Marginal Likelihood 边缘似然
概率:已知一些参数的情况下,预测接下来观测所得到的结果。
似然性:已知的某些观测所得到的结果时,对有关事物的性质的参数进行估计。
在统计学中,边缘似然函数(marginal likelihood function),或者积分似然(integrated likelihood),是一个某些参数变量边缘化的似然函数(likelihood function)。在贝叶斯统计范畴,它可以被称作为证据或者模型证据的。
Evidence Lower Bound
Log-Likelihood function for Partially Observed Data is hard to compute:
\[\log (\sum_{z \in \mathscr{Z}} p_{\theta} (\bf{x}, \bf{z})) = \log (\sum_{z \in \mathscr{Z}} \frac{q(z)}{q(z)} p_{\theta (\bf{x}, \bf{z})}) = \log (E_{z \backsim q(z)} [ \frac{p_{\theta} (\bf{x}, \bf{z})}{q(z)} ])\]
- log() is a concave function. \(\log(px + (1 − p)x^′) ≥ p \log(x) + (1 − p) log(x^′)\).
- Idea: use Jensen Inequality (for concave functions):\(\log E[y] \geq E[\log y]\):
\[\log (E_{z \backsim q(z)} [f(z)]) = \log (\sum_z q(z)f(z)) ≥ \sum_z q(z) \log f(z)\]

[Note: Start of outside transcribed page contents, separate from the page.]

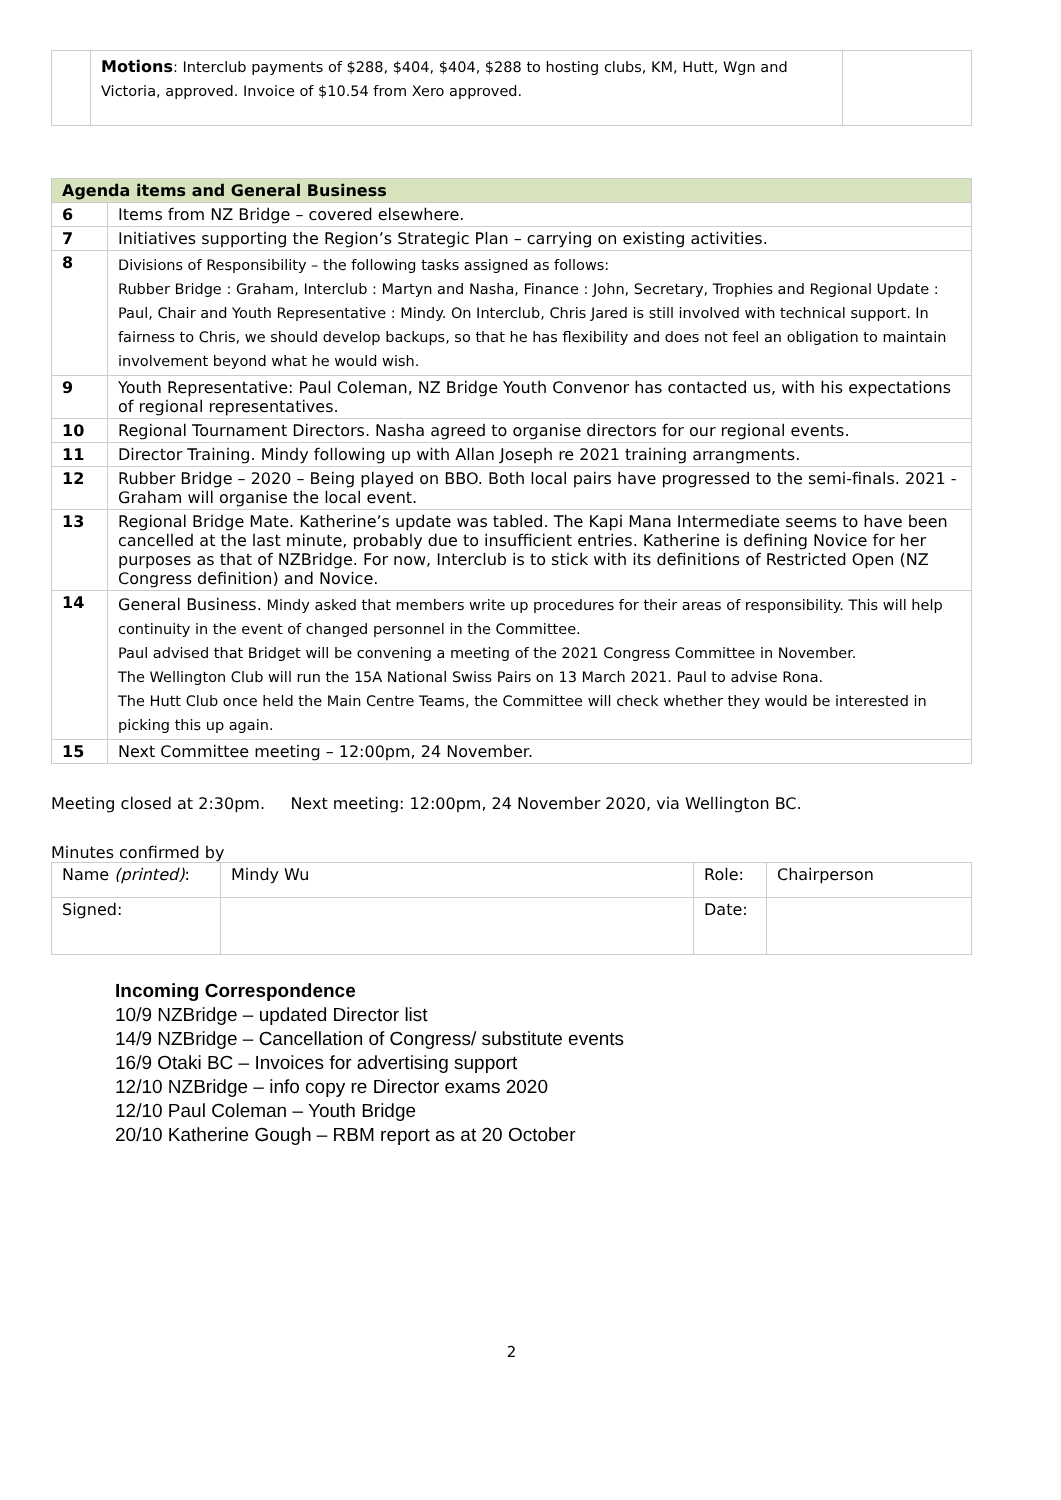| | Motions : Interclub payments of $288, $404, $404, $288 to hosting clubs, KM, Hutt, Wgn and Victoria, approved. Invoice of $10.54 from Xero approved. | |
| Agenda items and General Business | |
| --- | --- |
| 6 | Items from NZ Bridge – covered elsewhere. |
| 7 | Initiatives supporting the Region’s Strategic Plan – carrying on existing activities. |
| 8 | Divisions of Responsibility – the following tasks assigned as follows: Rubber Bridge : Graham, Interclub : Martyn and Nasha, Finance : John, Secretary, Trophies and Regional Update : Paul, Chair and Youth Representative : Mindy. On Interclub, Chris Jared is still involved with technical support. In fairness to Chris, we should develop backups, so that he has flexibility and does not feel an obligation to maintain involvement beyond what he would wish. |
| 9 | Youth Representative: Paul Coleman, NZ Bridge Youth Convenor has contacted us, with his expectations of regional representatives. |
| 10 | Regional Tournament Directors. Nasha agreed to organise directors for our regional events. |
| 11 | Director Training. Mindy following up with Allan Joseph re 2021 training arrangments. |
| 12 | Rubber Bridge – 2020 – Being played on BBO. Both local pairs have progressed to the semi-finals. 2021 - Graham will organise the local event. |
| 13 | Regional Bridge Mate. Katherine’s update was tabled. The Kapi Mana Intermediate seems to have been cancelled at the last minute, probably due to insufficient entries. Katherine is defining Novice for her purposes as that of NZBridge. For now, Interclub is to stick with its definitions of Restricted Open (NZ Congress definition) and Novice. |
| 14 | General Business. Mindy asked that members write up procedures for their areas of responsibility. This will help continuity in the event of changed personnel in the Committee. Paul advised that Bridget will be convening a meeting of the 2021 Congress Committee in November. The Wellington Club will run the 15A National Swiss Pairs on 13 March 2021. Paul to advise Rona. The Hutt Club once held the Main Centre Teams, the Committee will check whether they would be interested in picking this up again. |
| 15 | Next Committee meeting – 12:00pm, 24 November. |
Meeting closed at 2:30pm. Next meeting: 12:00pm, 24 November 2020, via Wellington BC.
Minutes confirmed by
| Name (printed) : | Mindy Wu | Role: | Chairperson |
| Signed: | | Date: | |
Incoming Correspondence
10/9 NZBridge – updated Director list
14/9 NZBridge – Cancellation of Congress/ substitute events
16/9 Otaki BC – Invoices for advertising support
12/10 NZBridge – info copy re Director exams 2020
12/10 Paul Coleman – Youth Bridge
20/10 Katherine Gough – RBM report as at 20 October
2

Choosing \(f(z)=\frac{p_{\theta}(\bf{x},\bf{z})}{q(z)}\)
\[\log (E_{z \backsim q(z)} [\frac{p_{\theta}(\bf{x}, \bf{z})}{q(z)}]) ≥ E_{z \backsim q(z)} [\log (\frac{p_{\theta (\bf{x}, \bf{z})}}{q(z)})]\] Called Evidence Lower Bound (ELBO).
Variational inference
Suppose \(q(z)\) is any probability distribution over the hidden variables, evidence lower bound (ELBO) holds for any \(q\)
\[\begin{aligned} \log p(x;\theta) &\geq \sum_z q(z) \log (\frac{p_{\theta}(\bf{x},\bf{z})}{q(z)}) \\ &= \sum_xq(z) \log p_{\theta} (\bf{x},\bf{z}) - \sum_z q(z) \log q(z) \\ &=\sum_z q(z) \log p_{\theta} (\bf{x},\bf{z}) + H(q) \end{aligned}\]
Equality holds if \(q = p(z|x;\theta)\)
\[\log p(x;\theta) = \sum_z q(z) \log p(z,x;\theta) + H(q)\]
In general, \(\log p(x;theta) = \rm{ELBO} + D_{KL} (q(z) || p(z|x;\theta))\), the closer \(q(z)\) is to the posterior \(p(z|x;\theta)\) the closer the ELBO is to the ture log-likelihood.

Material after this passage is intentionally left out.